▸ Work task
Beneath this line are the data; copy exactly the part of them that opens with the line containing "УФ-стабилизация" and closes with the line containing "Полог брезентовый ПВ", and only that part.
### Data ###
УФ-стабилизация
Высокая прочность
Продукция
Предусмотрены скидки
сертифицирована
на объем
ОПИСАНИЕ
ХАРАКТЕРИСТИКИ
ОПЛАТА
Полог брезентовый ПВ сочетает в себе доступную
###
### Data ###
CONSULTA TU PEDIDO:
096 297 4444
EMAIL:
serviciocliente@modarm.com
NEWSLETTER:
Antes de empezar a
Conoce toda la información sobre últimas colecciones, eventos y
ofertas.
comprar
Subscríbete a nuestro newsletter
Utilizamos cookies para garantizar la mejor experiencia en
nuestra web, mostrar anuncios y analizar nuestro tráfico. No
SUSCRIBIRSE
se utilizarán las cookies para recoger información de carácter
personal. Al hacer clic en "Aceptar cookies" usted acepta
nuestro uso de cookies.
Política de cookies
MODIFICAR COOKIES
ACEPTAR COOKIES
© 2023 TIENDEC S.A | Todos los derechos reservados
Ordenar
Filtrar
###
### Data ###
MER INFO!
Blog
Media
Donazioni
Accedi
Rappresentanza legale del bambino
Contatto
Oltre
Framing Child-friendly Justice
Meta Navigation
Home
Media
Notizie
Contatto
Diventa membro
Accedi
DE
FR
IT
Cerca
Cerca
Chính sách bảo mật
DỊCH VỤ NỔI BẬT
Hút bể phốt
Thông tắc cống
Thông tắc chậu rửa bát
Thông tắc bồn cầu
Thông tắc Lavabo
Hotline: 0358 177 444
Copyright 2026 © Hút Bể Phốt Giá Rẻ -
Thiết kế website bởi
###
▸ Exercise output
УФ-стабилизация
Высокая прочность
Продукция
Предусмотрены скидки
сертифицирована
на объем
ОПИСАНИЕ
ХАРАКТЕРИСТИКИ
ОПЛАТА
Полог брезентовый ПВ сочетает в себе доступную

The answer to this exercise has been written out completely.